Literature DB >> 24356634

A multicenter phase II study of pazopanib in patients with advanced gastrointestinal stromal tumors (GIST) following failure of at least imatinib and sunitinib.

K N Ganjoo1, V M Villalobos, A Kamaya, G A Fisher, J E Butrynski, J A Morgan, A J Wagner, D D'Adamo, A McMillan, G D Demetri, S George.   

Abstract

BACKGROUND: Advanced GISTs are incurable, but often treatable for years with tyrosine kinase inhibitors (TKIs). The majority of GISTs harbor an oncogenic activating mutation in KIT or PDGFRA. Inhibition of this activating mutation with TKIs most often leads to durable disease control for many patients. However, almost all patients develop resistance to these TKIs, typically due to the development of secondary mutations, heralding the need for new therapeutic options. We conducted a phase II study evaluating the efficacy and toxicity of pazopanib, a broad spectrum TKI inhibiting KIT, VEGFRs (-1, -2, and -3), and PDGFR (-α and-β) in patients with advanced GIST following failure of at least imatinib and sunitinib.
METHODS: Patients received pazopanib 800 mg orally once daily. All patients were assessed for efficacy with CT scans every 8 weeks (two cycles). Patients continued pazopanib until progression or unacceptable toxicity. The primary end point was the 24-week nonprogression [complete response+partial response+stable disease (SD)] rate (NPR) per RECIST 1.1. Secondary end points included PFS, OS, and toxicity.

Dataset records:
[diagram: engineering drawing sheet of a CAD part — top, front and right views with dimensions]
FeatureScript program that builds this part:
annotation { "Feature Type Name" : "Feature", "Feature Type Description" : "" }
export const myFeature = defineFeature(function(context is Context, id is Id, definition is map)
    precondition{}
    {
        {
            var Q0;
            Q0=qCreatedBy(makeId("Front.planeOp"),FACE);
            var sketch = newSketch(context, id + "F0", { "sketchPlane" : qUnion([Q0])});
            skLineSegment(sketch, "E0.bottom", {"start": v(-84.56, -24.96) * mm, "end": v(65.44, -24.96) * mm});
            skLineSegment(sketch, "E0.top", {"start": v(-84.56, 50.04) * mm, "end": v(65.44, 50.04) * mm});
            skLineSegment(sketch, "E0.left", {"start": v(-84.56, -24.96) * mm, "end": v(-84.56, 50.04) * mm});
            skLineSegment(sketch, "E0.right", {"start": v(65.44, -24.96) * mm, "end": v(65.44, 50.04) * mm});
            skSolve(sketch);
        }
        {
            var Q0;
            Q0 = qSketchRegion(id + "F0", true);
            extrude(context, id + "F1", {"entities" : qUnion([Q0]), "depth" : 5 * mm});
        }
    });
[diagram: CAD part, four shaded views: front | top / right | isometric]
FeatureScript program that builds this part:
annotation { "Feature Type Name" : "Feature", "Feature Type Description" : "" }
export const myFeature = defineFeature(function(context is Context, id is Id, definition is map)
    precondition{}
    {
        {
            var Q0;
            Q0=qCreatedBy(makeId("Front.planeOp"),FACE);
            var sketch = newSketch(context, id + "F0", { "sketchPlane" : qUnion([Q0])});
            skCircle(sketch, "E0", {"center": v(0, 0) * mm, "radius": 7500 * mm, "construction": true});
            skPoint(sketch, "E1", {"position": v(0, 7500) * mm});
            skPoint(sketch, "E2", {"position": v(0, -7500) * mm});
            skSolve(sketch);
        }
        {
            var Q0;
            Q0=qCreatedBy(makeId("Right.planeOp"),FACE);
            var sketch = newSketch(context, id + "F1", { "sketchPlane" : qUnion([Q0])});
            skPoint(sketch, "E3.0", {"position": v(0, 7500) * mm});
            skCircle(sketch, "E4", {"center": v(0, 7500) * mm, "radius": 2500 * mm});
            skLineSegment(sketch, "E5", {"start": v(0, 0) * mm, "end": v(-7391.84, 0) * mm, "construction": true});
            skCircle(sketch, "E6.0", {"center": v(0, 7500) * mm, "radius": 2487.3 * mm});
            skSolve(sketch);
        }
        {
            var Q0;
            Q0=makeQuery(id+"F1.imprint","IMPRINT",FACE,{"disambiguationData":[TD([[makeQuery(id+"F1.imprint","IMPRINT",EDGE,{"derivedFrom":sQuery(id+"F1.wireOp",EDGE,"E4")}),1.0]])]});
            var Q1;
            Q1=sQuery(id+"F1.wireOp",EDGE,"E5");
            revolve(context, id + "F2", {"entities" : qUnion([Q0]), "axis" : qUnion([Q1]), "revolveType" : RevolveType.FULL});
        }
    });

Work item: Say whether each statement agrees with the pazopanib study abstract. Answer yes or no for each, and quote the words of the abstract that decide it. (a) Patients took pazopanib 800 mg orally twice daily. (b) Efficacy was assessed with CT scans every 8 weeks. (c) Overall survival was the primary end point.

Exercise solution:
(a) No: "Patients received pazopanib 800 mg orally once daily."
(b) Yes: "All patients were assessed for efficacy with CT scans every 8 weeks (two cycles)."
(c) No: "Secondary end points included PFS, OS, and toxicity."